Der syrische Präsident Bashar al-Assad hat dem UN-Generalsekretär Ban Ki-moon mitgeteilt, die Armeeeinsätze gegen Demonstranten seien "gestoppt" worden. Unterdessen dauern die Kämpfe jedoch an.

Farhan Haq, Sprecher der UN, sagte in einer Erklärung, Assad habe mit der Einstellung der Kämpfe auf die Forderung Bans während eines Telefongesprächs reagiert, dass „alle militärischen Operationen und Massenverhaftungen sofort eingestellt werden“ müssten.

Syrische Oppositionelle allerdings berichten von einem Fortgang der Militäroperationen. In den Städten Homs und Aleppo soll es auch heute Einsätze der Miliz gegen die Bevölkerung gegeben haben.
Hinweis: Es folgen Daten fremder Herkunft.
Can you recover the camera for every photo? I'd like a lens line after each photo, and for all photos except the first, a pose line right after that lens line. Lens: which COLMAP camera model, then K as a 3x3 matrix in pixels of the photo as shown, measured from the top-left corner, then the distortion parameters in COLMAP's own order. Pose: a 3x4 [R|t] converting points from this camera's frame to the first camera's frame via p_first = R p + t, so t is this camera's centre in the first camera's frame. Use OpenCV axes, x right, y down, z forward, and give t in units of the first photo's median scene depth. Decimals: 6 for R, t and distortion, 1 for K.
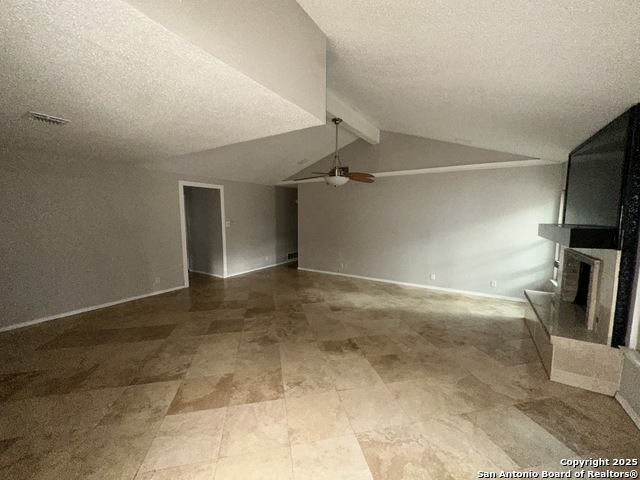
lens RADIAL K [[256.6, 0, 320.3], [0, 256.6, 243.1], [0, 0, 1]] dist [-0.001774, 0.000248]
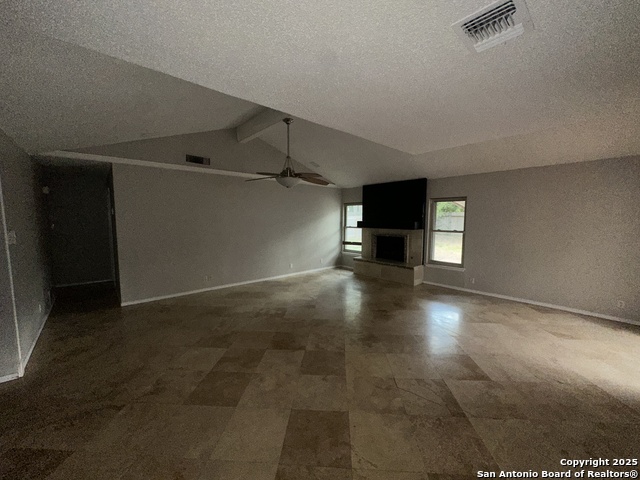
lens RADIAL K [[256.6, 0, 319.5], [0, 256.6, 239.3], [0, 0, 1]] dist [-0.001774, 0.000248]
pose [[0.268198, -0.084379, 0.959661, -0.851545], [0.098278, 0.993356, 0.059876, -0.069731], [-0.958338, 0.078255, 0.274709, 0.612683]]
Insgesamt sollen seit Beginn der Unterdrückung im März fast 2.000 Menschen getötet worden sein, Zehntausende wurden verhaftet. Die Unruhen begannen nach dem Sturz des tunesischen Präsidenten Zine al-Abidine Ben Ali und des ägyptischen Präsidenten Hosni Mubarak zu Beginn dieses Jahres.

Der UN-Sicherheitsrat will auf einer Sondersitzung am Donnerstag über Syrien beraten. Am Montag soll eine Dringlichkeitssitzung des UN-Menschenrechtsrates in Genf folgen. „Der Generalsekretär äußerte Besorgnis über die jüngsten Berichte über weit verbreitete Menschenrechtsverletzungen und exzessive Gewaltanwendung durch syrische Sicherheitskräfte gegen die Zivilbevölkerung in Syrien,“ heißt es in der UN-Erklärung.